*What you are asked to do:*
Output the data unchanged and complete, minus the images.

*Input:*
= = = = =
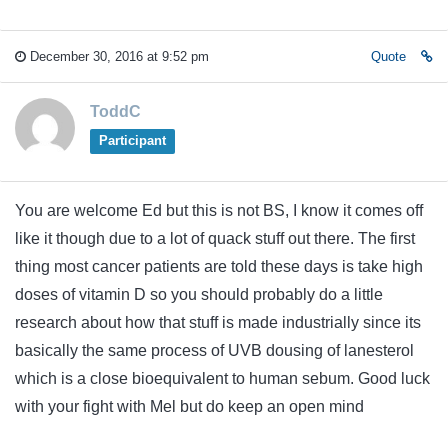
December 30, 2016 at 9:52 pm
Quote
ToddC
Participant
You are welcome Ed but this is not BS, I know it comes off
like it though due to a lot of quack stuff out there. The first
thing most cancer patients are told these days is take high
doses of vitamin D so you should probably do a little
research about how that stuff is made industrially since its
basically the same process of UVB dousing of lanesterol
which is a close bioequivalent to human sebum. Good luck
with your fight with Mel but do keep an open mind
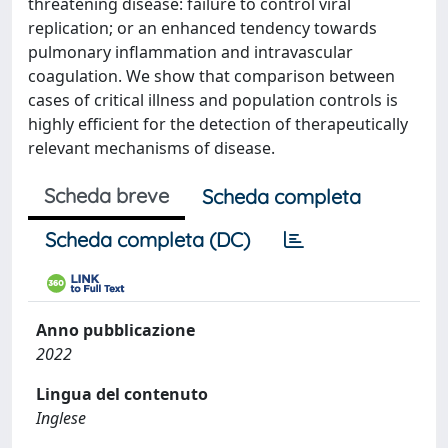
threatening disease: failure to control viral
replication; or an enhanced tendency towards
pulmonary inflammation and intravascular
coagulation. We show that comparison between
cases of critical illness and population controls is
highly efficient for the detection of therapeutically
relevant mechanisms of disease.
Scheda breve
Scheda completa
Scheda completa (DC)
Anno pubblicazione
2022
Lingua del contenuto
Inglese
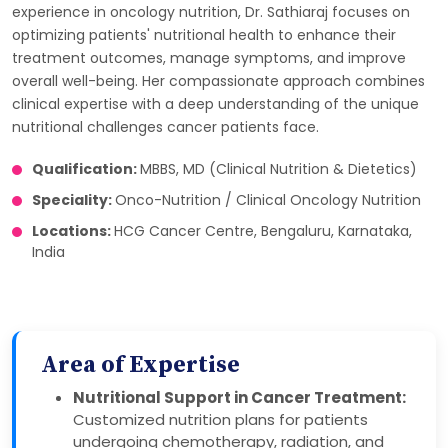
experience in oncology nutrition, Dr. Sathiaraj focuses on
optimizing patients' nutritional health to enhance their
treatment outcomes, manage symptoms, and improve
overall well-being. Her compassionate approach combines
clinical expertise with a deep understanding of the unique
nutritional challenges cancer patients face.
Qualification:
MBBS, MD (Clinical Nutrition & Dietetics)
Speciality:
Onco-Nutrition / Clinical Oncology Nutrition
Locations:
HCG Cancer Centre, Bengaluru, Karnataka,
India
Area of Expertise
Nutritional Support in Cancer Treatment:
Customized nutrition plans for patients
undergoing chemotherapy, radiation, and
= = = = =
*Worked solution:*
December 30, 2016 at 9:52 pm
Quote
ToddC
Participant
You are welcome Ed but this is not BS, I know it comes off
like it though due to a lot of quack stuff out there. The first
thing most cancer patients are told these days is take high
doses of vitamin D so you should probably do a little
research about how that stuff is made industrially since its
basically the same process of UVB dousing of lanesterol
which is a close bioequivalent to human sebum. Good luck
with your fight with Mel but do keep an open mind
threatening disease: failure to control viral
replication; or an enhanced tendency towards
pulmonary inflammation and intravascular
coagulation. We show that comparison between
cases of critical illness and population controls is
highly efficient for the detection of therapeutically
relevant mechanisms of disease.
Scheda breve
Scheda completa
Scheda completa (DC)
Anno pubblicazione
2022
Lingua del contenuto
Inglese
experience in oncology nutrition, Dr. Sathiaraj focuses on
optimizing patients' nutritional health to enhance their
treatment outcomes, manage symptoms, and improve
overall well-being. Her compassionate approach combines
clinical expertise with a deep understanding of the unique
nutritional challenges cancer patients face.
Qualification:
MBBS, MD (Clinical Nutrition & Dietetics)
Speciality:
Onco-Nutrition / Clinical Oncology Nutrition
Locations:
HCG Cancer Centre, Bengaluru, Karnataka,
India
Area of Expertise
Nutritional Support in Cancer Treatment:
Customized nutrition plans for patients
undergoing chemotherapy, radiation, and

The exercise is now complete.